Он решительно перестал владеть собой, пел, ласково заговаривал с Анисьей, шутил, что у нее нет детей, и обещал крестить, лишь только родится ребенок. С Машей поднял такую возню, что хозяйка выглянула и прогнала Машу домой, чтоб не мешала жильцу "заниматься".

Остальной день поубавил сумасшествия. Ольга была весела, пела, и потом еще пели в опере, потом он пил у них чай, и за чаем шел такой задушевный, искренний разговор между ним, теткой, бароном и Ольгой, что Обломов чувствовал себя совершенно членом этого маленького семейства. Полно жить одиноко: есть у него теперь угол, он крепко намотал свою жизнь, есть у него свет и тепло — как хорошо жить с этим!

Ночью он спал мало: все дочитывал присланные Ольгой книги и прочитал полтора тома.

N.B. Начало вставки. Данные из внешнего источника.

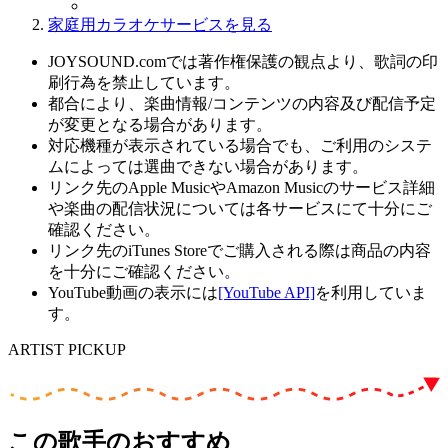
家庭用カラオケサービスを見る
JOYSOUND.comでは著作権保護の観点より、歌詞の印
刷行為を禁止しています。
都合により、楽曲情報/コンテンツの内容及び配信予定
が変更となる場合があります。
対応機種が表示されている場合でも、ご利用のシステ
ムによっては選曲できない場合があります。
リンク先のApple MusicやAmazon Musicのサービス詳細
や楽曲の配信状況については各サービスにて十分にご
確認ください。
リンク先のiTunes Storeでご購入される際は商品の内容
を十分にご確認ください。
YouTube動画の表示には
[YouTube API]
を利用していま
す。
ARTIST PICKUP
この歌手のおすすめ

"Завтра письмо должно прийти из деревни", — думал он, и сердце у него билось… билось… Наконец-то!

VIII

На другой день Захар, убирая, комнату, нашел на письменном столе маленькую перчатку, долго разглядывал ее, усмехнулся, потом подал Обломову.

— Должно быть, Ильинская барышня забыла, — сказал он.

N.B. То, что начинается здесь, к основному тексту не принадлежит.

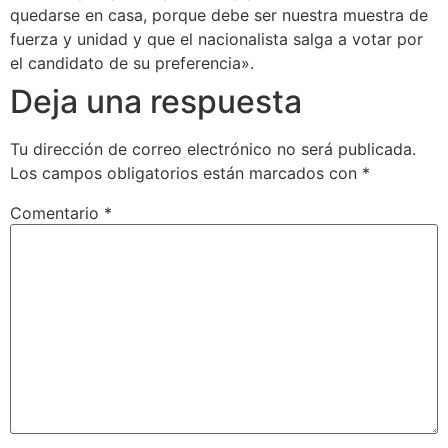
quedarse en casa, porque debe ser nuestra muestra de
fuerza y unidad y que el nacionalista salga a votar por
el candidato de su preferencia».
Deja una respuesta
Tu dirección de correo electrónico no será publicada.
Los campos obligatorios están marcados con
*
Comentario
*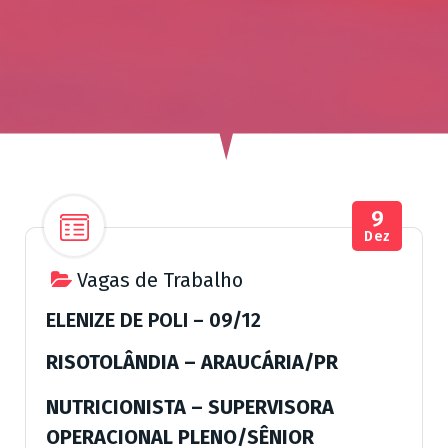
ú
d
o
9
Dez
Vagas de Trabalho
ELENIZE DE POLI – 09/12
RISOTOLÂNDIA – ARAUCÁRIA/PR
NUTRICIONISTA – SUPERVISORA
OPERACIONAL PLENO/SÊNIOR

— Дьявол! — грянул Илья Ильич, вырывая у него перчатку из рук. — Врешь! Какая Ильинская барышня! Это портниха приезжала из магазина рубашки примерять. Как ты смеешь выдумывать!

— Что за дьявол? Что я выдумываю? Вон, уж на хозяйской половине говорят.

— Что говорят? — спросил Обломов.

— Да что, слышь, Ильинская барышня с девушкой была…

— Боже мой! — с ужасом произнес Обломов. — А почем они знают Ильинскую барышню? Ты же или Анисья разболтали…

Вдруг Анисья высунулась до половины из дверей передней.

— Как тебе не грех, Захар Трофимыч, пустяки молоть? Не слушайте его, батюшка, — сказала она, — никто и не говорил и не знает, Христом богом…

— Ну, ну, ну! — захрипел на нее Захар, замахиваясь локтем в грудь. — Туда же суешься, где тебя не спрашивают.